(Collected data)
== Segment start ==

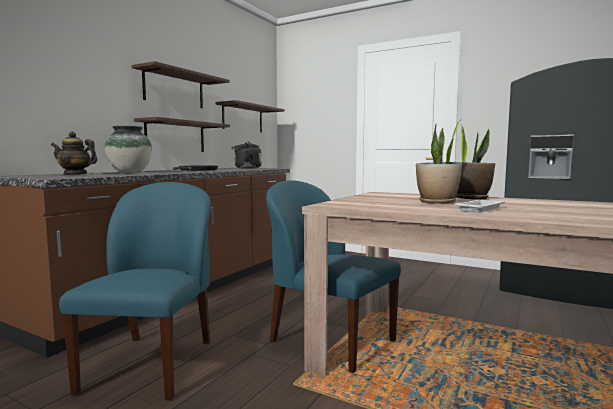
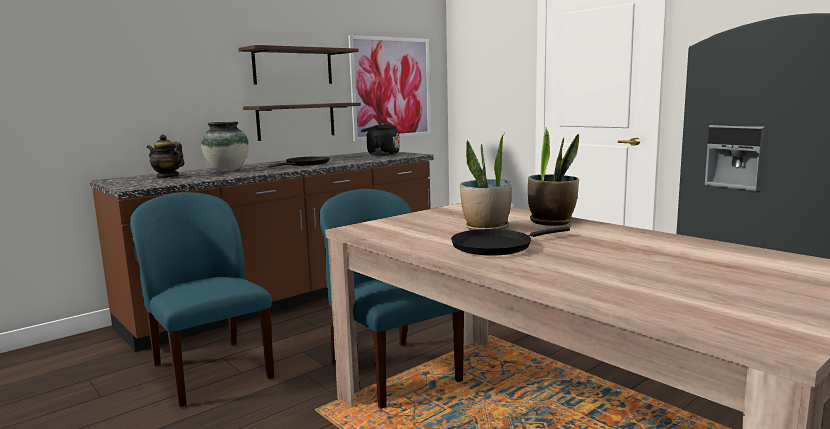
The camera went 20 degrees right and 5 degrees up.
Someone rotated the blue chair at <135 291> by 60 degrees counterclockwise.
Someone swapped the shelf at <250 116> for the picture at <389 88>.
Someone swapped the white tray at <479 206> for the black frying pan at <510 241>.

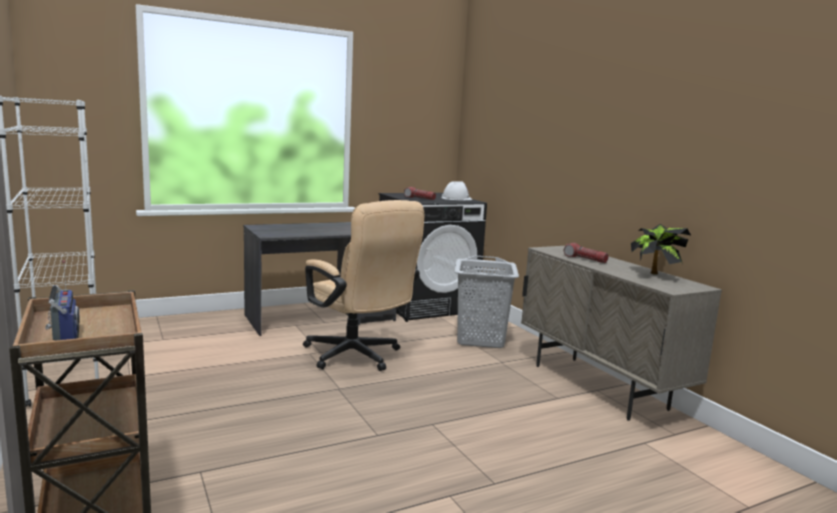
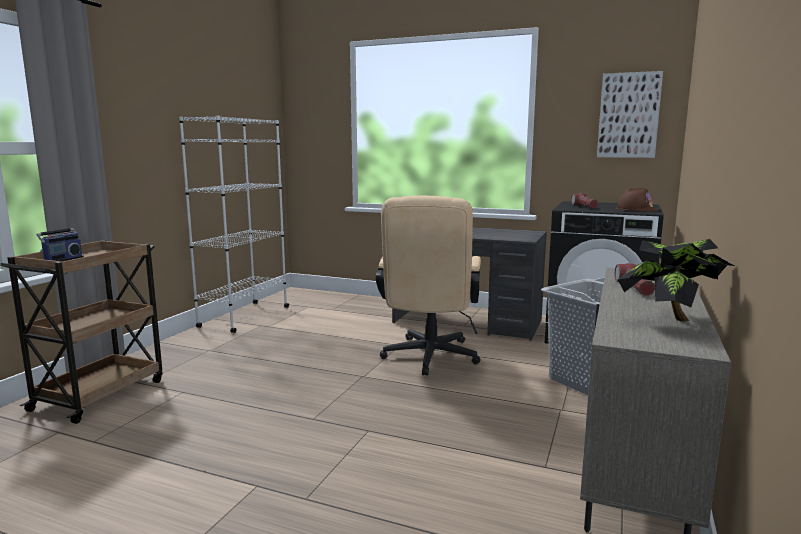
The camera went 50 degrees right and 0 degrees up.
Someone put up the picture at <630 114>.
Someone repainted the white hard hat at <457 191>, which became the brown hard hat at <637 199>.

== Segment end ==

WHAT YOU ARE ASKED TO DO ::
Among the lines above, show every one that contains the string "white".

RESPONSE TO THIS TASK ::
Someone swapped the white tray at <479 206> for the black frying pan at <510 241>.
Someone repainted the white hard hat at <457 191>, which became the brown hard hat at <637 199>.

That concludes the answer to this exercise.